◆ Görevin amacı
Aşağıdaki kayıtların tamamını hiçbir değişiklik yapmadan yeniden verin. Resimleri cevabınıza almayın.

◆ Bir veri kaynağından alınan kayıtlar
******************************

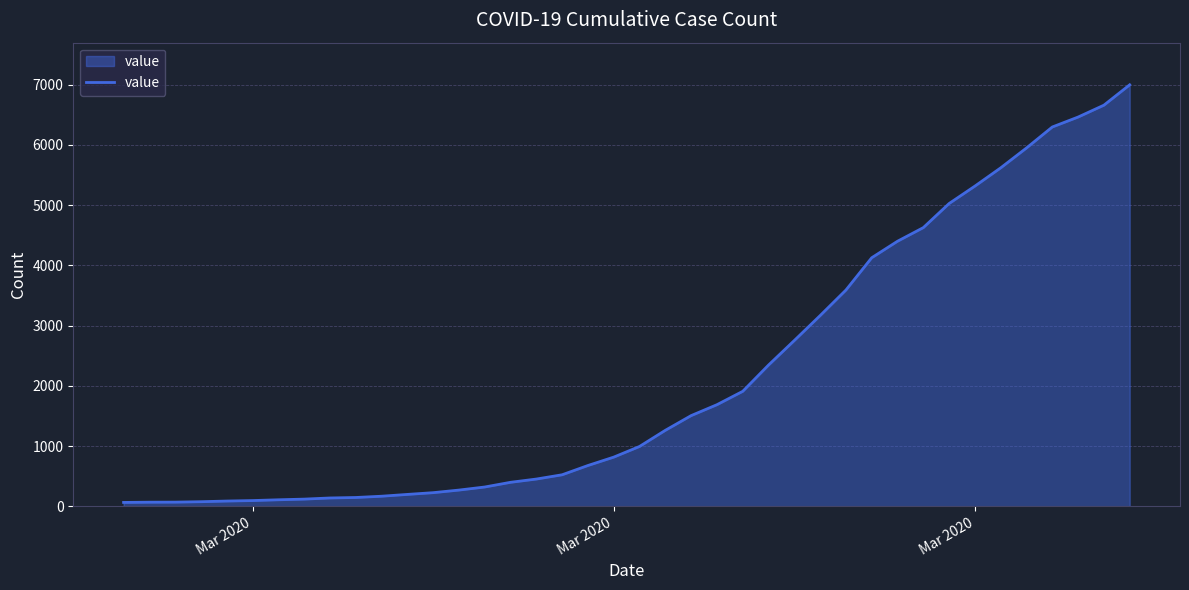

What is the greatest value displayed?

6995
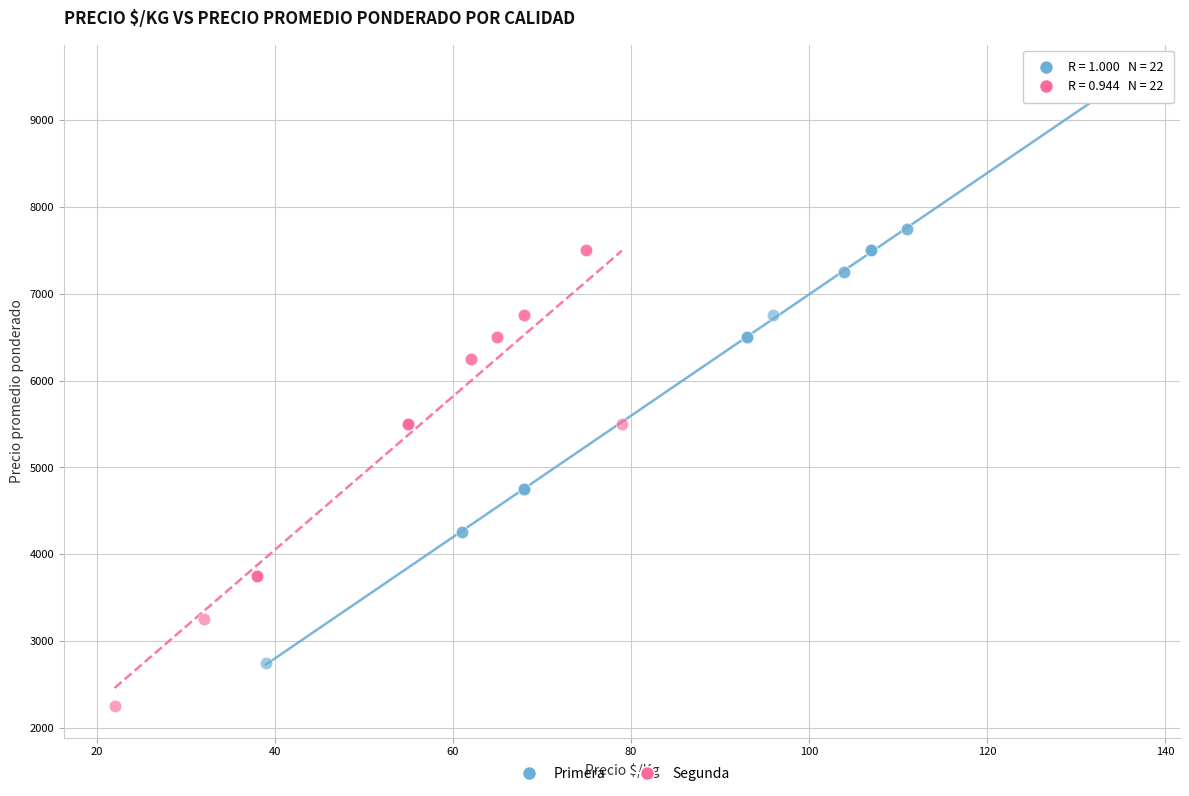

Which series contains the highest Y value?

Primera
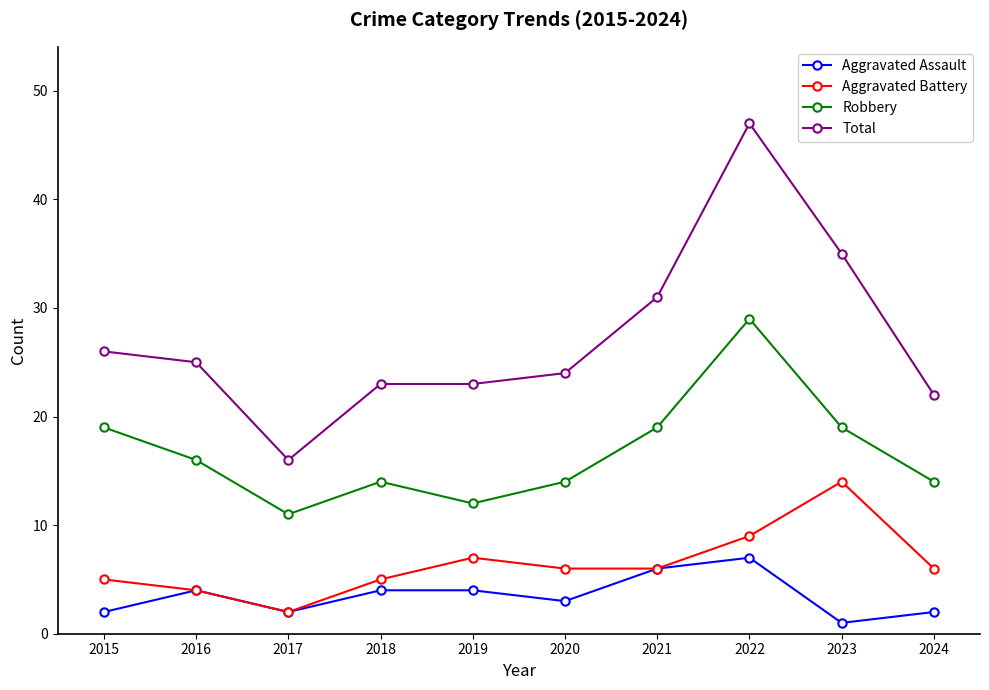

What is the smallest value displayed?

1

******************************

◆ Alıştırmanın cevabı
What is the greatest value displayed?

6995

Which series contains the highest Y value?

Primera

What is the smallest value displayed?

1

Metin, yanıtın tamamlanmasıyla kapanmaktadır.